[[ Provided data open ]]

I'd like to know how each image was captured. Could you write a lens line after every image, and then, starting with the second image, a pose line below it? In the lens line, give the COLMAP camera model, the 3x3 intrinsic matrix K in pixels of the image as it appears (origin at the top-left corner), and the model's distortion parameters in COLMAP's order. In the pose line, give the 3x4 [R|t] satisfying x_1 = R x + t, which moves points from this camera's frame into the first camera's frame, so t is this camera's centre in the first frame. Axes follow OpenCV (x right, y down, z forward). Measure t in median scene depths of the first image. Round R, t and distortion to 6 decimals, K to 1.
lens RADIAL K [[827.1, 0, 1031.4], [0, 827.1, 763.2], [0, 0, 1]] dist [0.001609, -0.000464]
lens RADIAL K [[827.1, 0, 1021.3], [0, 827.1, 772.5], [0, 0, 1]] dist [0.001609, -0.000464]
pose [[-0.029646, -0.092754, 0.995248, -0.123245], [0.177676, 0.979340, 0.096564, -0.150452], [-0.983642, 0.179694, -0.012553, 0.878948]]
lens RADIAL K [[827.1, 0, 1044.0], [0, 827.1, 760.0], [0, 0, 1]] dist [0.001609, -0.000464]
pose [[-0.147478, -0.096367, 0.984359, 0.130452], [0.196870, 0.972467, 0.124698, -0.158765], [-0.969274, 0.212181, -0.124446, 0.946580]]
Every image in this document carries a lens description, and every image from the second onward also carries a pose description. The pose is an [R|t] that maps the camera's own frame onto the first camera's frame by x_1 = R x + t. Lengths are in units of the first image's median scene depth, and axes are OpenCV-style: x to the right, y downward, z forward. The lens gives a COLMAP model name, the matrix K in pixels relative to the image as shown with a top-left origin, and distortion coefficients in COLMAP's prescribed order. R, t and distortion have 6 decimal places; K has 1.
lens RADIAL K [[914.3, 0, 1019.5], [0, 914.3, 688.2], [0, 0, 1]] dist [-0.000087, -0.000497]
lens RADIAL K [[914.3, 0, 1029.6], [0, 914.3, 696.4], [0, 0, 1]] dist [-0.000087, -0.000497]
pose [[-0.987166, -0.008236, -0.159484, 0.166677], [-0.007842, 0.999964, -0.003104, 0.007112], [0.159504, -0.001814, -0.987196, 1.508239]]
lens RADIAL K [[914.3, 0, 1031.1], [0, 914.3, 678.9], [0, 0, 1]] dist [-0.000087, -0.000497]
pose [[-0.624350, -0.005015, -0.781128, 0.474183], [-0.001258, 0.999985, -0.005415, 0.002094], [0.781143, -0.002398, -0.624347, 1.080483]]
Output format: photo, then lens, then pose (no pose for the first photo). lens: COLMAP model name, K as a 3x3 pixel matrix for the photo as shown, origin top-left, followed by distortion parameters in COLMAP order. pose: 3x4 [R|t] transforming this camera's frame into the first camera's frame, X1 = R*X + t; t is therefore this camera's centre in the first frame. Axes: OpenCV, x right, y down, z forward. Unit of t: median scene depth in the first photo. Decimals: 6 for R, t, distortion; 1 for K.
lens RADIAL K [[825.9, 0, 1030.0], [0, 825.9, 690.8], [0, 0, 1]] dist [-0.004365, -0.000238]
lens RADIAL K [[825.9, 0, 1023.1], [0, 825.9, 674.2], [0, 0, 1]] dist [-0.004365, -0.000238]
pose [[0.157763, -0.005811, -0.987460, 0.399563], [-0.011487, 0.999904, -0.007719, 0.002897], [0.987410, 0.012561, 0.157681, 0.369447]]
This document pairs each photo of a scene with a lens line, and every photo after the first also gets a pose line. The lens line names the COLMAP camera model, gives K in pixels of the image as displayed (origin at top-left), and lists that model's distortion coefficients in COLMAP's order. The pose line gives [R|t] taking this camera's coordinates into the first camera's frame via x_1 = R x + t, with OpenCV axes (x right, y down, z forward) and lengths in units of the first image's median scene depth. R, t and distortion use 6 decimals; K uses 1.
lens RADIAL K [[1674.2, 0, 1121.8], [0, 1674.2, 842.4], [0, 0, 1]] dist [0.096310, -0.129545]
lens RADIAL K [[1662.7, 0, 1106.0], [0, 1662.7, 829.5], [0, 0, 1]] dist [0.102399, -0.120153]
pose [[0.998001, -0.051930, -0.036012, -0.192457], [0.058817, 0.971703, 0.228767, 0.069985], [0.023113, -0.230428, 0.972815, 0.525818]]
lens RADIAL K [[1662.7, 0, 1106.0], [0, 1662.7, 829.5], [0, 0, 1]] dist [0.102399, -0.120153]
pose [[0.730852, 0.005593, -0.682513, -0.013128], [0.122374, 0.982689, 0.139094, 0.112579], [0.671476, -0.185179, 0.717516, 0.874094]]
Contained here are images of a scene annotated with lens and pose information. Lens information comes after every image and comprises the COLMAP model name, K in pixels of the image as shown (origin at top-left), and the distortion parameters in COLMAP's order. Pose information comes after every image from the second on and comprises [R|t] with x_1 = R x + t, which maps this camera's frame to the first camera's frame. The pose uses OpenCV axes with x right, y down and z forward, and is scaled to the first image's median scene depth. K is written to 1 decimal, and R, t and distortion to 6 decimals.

[[ Provided data closed ]]

Brief
Keep every word the same. Retype all the material.

Task response
I'd like to know how each image was captured. Could you write a lens line after every image, and then, starting with the second image, a pose line below it? In the lens line, give the COLMAP camera model, the 3x3 intrinsic matrix K in pixels of the image as it appears (origin at the top-left corner), and the model's distortion parameters in COLMAP's order. In the pose line, give the 3x4 [R|t] satisfying x_1 = R x + t, which moves points from this camera's frame into the first camera's frame, so t is this camera's centre in the first frame. Axes follow OpenCV (x right, y down, z forward). Measure t in median scene depths of the first image. Round R, t and distortion to 6 decimals, K to 1.
lens RADIAL K [[827.1, 0, 1031.4], [0, 827.1, 763.2], [0, 0, 1]] dist [0.001609, -0.000464]
lens RADIAL K [[827.1, 0, 1021.3], [0, 827.1, 772.5], [0, 0, 1]] dist [0.001609, -0.000464]
pose [[-0.029646, -0.092754, 0.995248, -0.123245], [0.177676, 0.979340, 0.096564, -0.150452], [-0.983642, 0.179694, -0.012553, 0.878948]]
lens RADIAL K [[827.1, 0, 1044.0], [0, 827.1, 760.0], [0, 0, 1]] dist [0.001609, -0.000464]
pose [[-0.147478, -0.096367, 0.984359, 0.130452], [0.196870, 0.972467, 0.124698, -0.158765], [-0.969274, 0.212181, -0.124446, 0.946580]]
Every image in this document carries a lens description, and every image from the second onward also carries a pose description. The pose is an [R|t] that maps the camera's own frame onto the first camera's frame by x_1 = R x + t. Lengths are in units of the first image's median scene depth, and axes are OpenCV-style: x to the right, y downward, z forward. The lens gives a COLMAP model name, the matrix K in pixels relative to the image as shown with a top-left origin, and distortion coefficients in COLMAP's prescribed order. R, t and distortion have 6 decimal places; K has 1.
lens RADIAL K [[914.3, 0, 1019.5], [0, 914.3, 688.2], [0, 0, 1]] dist [-0.000087, -0.000497]
lens RADIAL K [[914.3, 0, 1029.6], [0, 914.3, 696.4], [0, 0, 1]] dist [-0.000087, -0.000497]
pose [[-0.987166, -0.008236, -0.159484, 0.166677], [-0.007842, 0.999964, -0.003104, 0.007112], [0.159504, -0.001814, -0.987196, 1.508239]]
lens RADIAL K [[914.3, 0, 1031.1], [0, 914.3, 678.9], [0, 0, 1]] dist [-0.000087, -0.000497]
pose [[-0.624350, -0.005015, -0.781128, 0.474183], [-0.001258, 0.999985, -0.005415, 0.002094], [0.781143, -0.002398, -0.624347, 1.080483]]
Output format: photo, then lens, then pose (no pose for the first photo). lens: COLMAP model name, K as a 3x3 pixel matrix for the photo as shown, origin top-left, followed by distortion parameters in COLMAP order. pose: 3x4 [R|t] transforming this camera's frame into the first camera's frame, X1 = R*X + t; t is therefore this camera's centre in the first frame. Axes: OpenCV, x right, y down, z forward. Unit of t: median scene depth in the first photo. Decimals: 6 for R, t, distortion; 1 for K.
lens RADIAL K [[825.9, 0, 1030.0], [0, 825.9, 690.8], [0, 0, 1]] dist [-0.004365, -0.000238]
lens RADIAL K [[825.9, 0, 1023.1], [0, 825.9, 674.2], [0, 0, 1]] dist [-0.004365, -0.000238]
pose [[0.157763, -0.005811, -0.987460, 0.399563], [-0.011487, 0.999904, -0.007719, 0.002897], [0.987410, 0.012561, 0.157681, 0.369447]]
This document pairs each photo of a scene with a lens line, and every photo after the first also gets a pose line. The lens line names the COLMAP camera model, gives K in pixels of the image as displayed (origin at top-left), and lists that model's distortion coefficients in COLMAP's order. The pose line gives [R|t] taking this camera's coordinates into the first camera's frame via x_1 = R x + t, with OpenCV axes (x right, y down, z forward) and lengths in units of the first image's median scene depth. R, t and distortion use 6 decimals; K uses 1.
lens RADIAL K [[1674.2, 0, 1121.8], [0, 1674.2, 842.4], [0, 0, 1]] dist [0.096310, -0.129545]
lens RADIAL K [[1662.7, 0, 1106.0], [0, 1662.7, 829.5], [0, 0, 1]] dist [0.102399, -0.120153]
pose [[0.998001, -0.051930, -0.036012, -0.192457], [0.058817, 0.971703, 0.228767, 0.069985], [0.023113, -0.230428, 0.972815, 0.525818]]
lens RADIAL K [[1662.7, 0, 1106.0], [0, 1662.7, 829.5], [0, 0, 1]] dist [0.102399, -0.120153]
pose [[0.730852, 0.005593, -0.682513, -0.013128], [0.122374, 0.982689, 0.139094, 0.112579], [0.671476, -0.185179, 0.717516, 0.874094]]
Contained here are images of a scene annotated with lens and pose information. Lens information comes after every image and comprises the COLMAP model name, K in pixels of the image as shown (origin at top-left), and the distortion parameters in COLMAP's order. Pose information comes after every image from the second on and comprises [R|t] with x_1 = R x + t, which maps this camera's frame to the first camera's frame. The pose uses OpenCV axes with x right, y down and z forward, and is scaled to the first image's median scene depth. K is written to 1 decimal, and R, t and distortion to 6 decimals.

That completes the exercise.